ON THIS day last year, the Most Revd Justin Welby was enthroned as Archbishop in Canterbury. He ends his first year without having restricted his ability to manoeuvre through ill-judged utterance. His biggest headache, the Anglican Communion, remains together, though the centrifugal forces have increased. His work on the Banking Commission and with credit unions has won him respect. His public persona is undeveloped, but this is reasonable after just one year.

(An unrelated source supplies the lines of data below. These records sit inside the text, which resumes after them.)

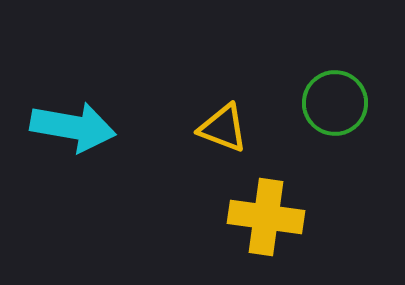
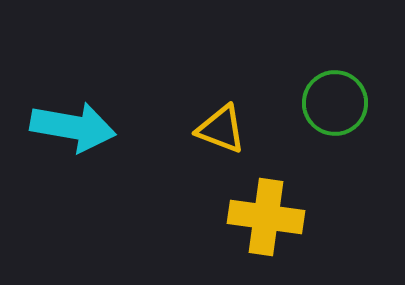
yellow triangle: moved 2 px left, 1 px down
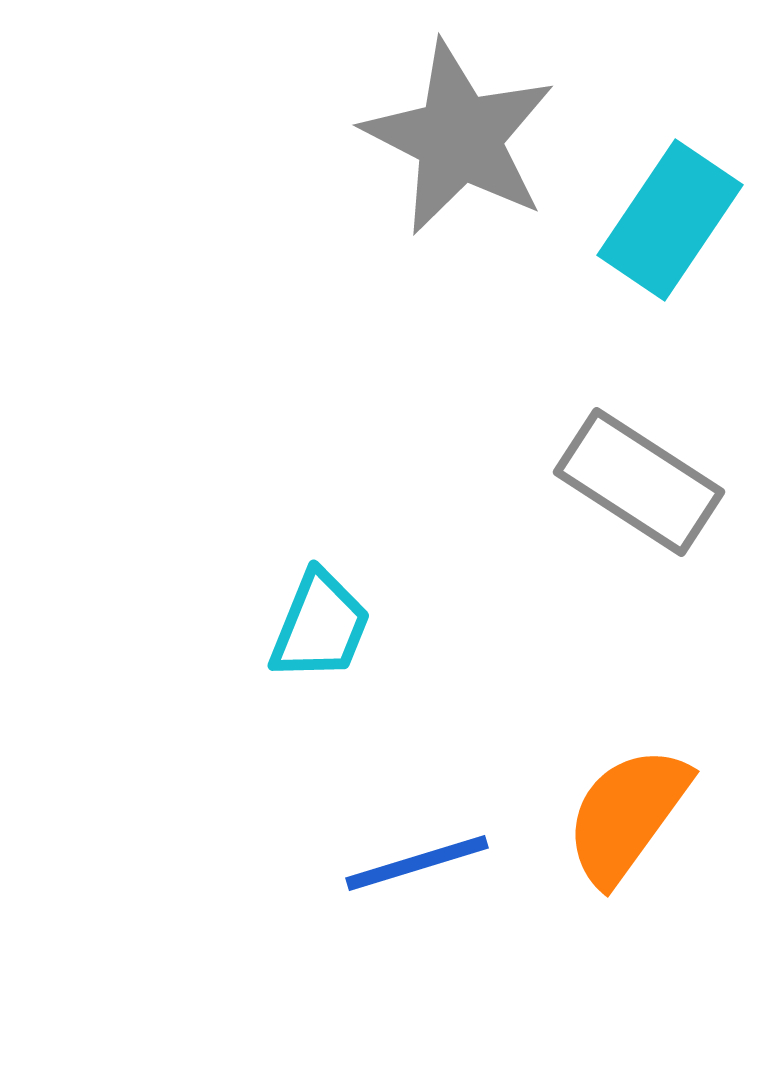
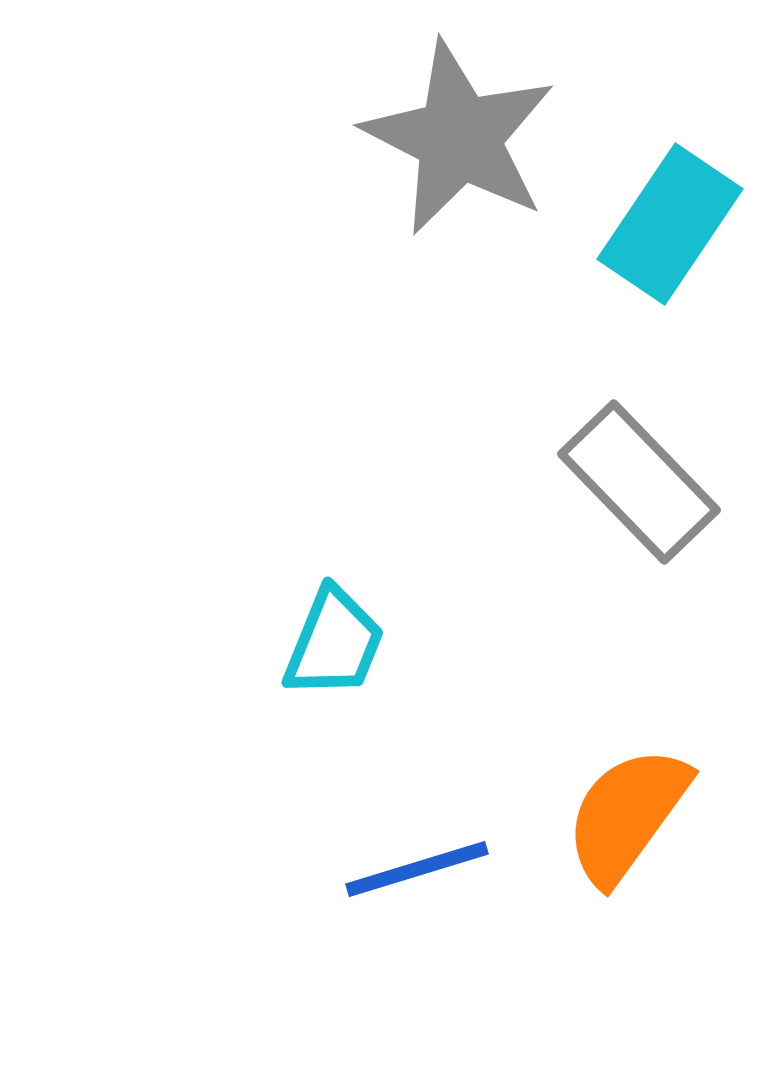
cyan rectangle: moved 4 px down
gray rectangle: rotated 13 degrees clockwise
cyan trapezoid: moved 14 px right, 17 px down
blue line: moved 6 px down
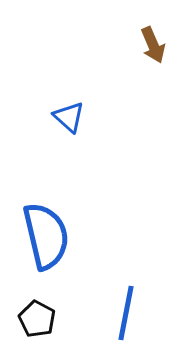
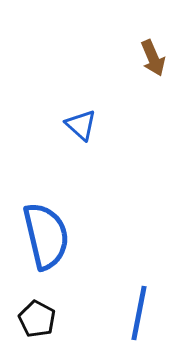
brown arrow: moved 13 px down
blue triangle: moved 12 px right, 8 px down
blue line: moved 13 px right
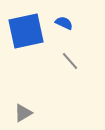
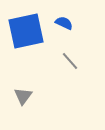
gray triangle: moved 17 px up; rotated 24 degrees counterclockwise
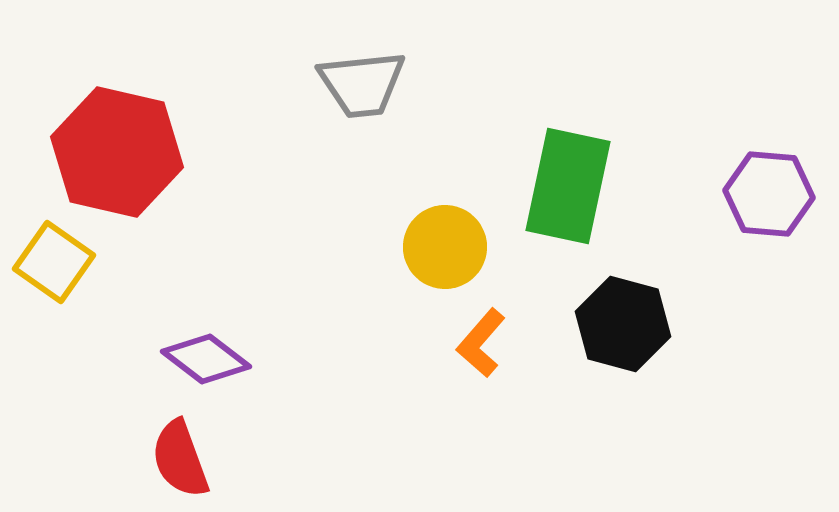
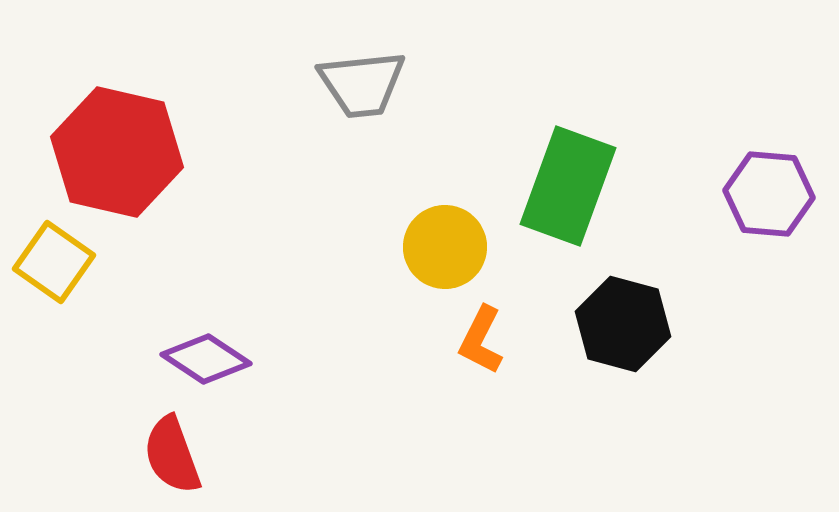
green rectangle: rotated 8 degrees clockwise
orange L-shape: moved 3 px up; rotated 14 degrees counterclockwise
purple diamond: rotated 4 degrees counterclockwise
red semicircle: moved 8 px left, 4 px up
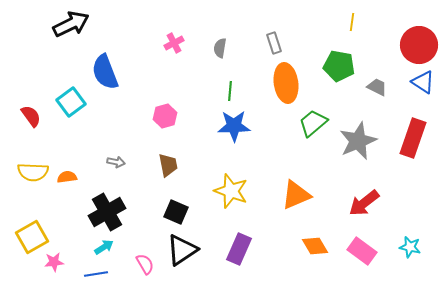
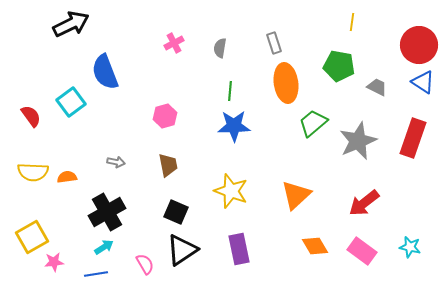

In his inaugural sermon, Archbishop Welby quoted Pope Francis, elected in Rome a week earlier. Comparisons between the two men are inevitable, and this week's announcement of a joint initiative against people-trafficking is an encouraging sign that the two Communions are seeking more active engagement. As the Pope and the Archbishop have tackled their respective offices, similarities have emerged. Both are self-deprecating, uncomfortable with pomp, and came to office having seen the worst that humans can inflict upon each other: Pope Francis during the "Dirty War" in Argentina, Archbishop Welby on his various trips to war-torn areas of Africa. It might be argued that the Pope has the harder task ahead of him. He was elected as a reformer, and has so far taken on the Curia, appointed a personal "cabinet" drawn from outside Rome, summoned a synod to discuss marriage and divorce, and issued an unprecedented questionnaire to the faithful, the response to which will define his willingness to change pastoral practice, if not doctrine. Francis has the authority to make these changes because he is Pope. A refrain of Archbishop Welby's is that he is not a pope. Every new incumbent at Canterbury must learn how to operate with very little personal power. On the issue of same-sex marriage, for example, he has no power over his bishops to enforce discipline - and they, in turn, most likely, have no power to enforce it over most of their clergy. The effect of this powerlessness goes beyond the occasional awkwardness with incredulous overseas church leaders. As successive predecessors have found, it seriously inhibits the freedom of expression that is an essential part of the job. If the Archbishop disagrees with his Church's policy, he cannot complain or campaign. Perhaps once or twice he can say: "I think this, but cannot do anything about it;" beyond that, he undermines his own authority and that of his Church.

In one respect at least, the Pope and the Archbishop resemble football managers. Their words can be analysed, but at the end of the day, it is the performance of their teams that must be judged. The "Francis effect" has improved morale within the RC Church to an unexpected extent, and there are signs that the ball might be moving out of defence. Archbishop Welby is less of a public figure, preferring backroom negotiation to open-air exhortation. This approach has helped to prevent another own goal over women bishops. On the issue of same-sex relationships, however, he has various groups in his team kicking in opposite directions, and he is thus constrained from speaking freely about it. It is for this reason that an honest appraisal of the Archbishop's first year as leader must also encompass the willingness of Anglicans to be led.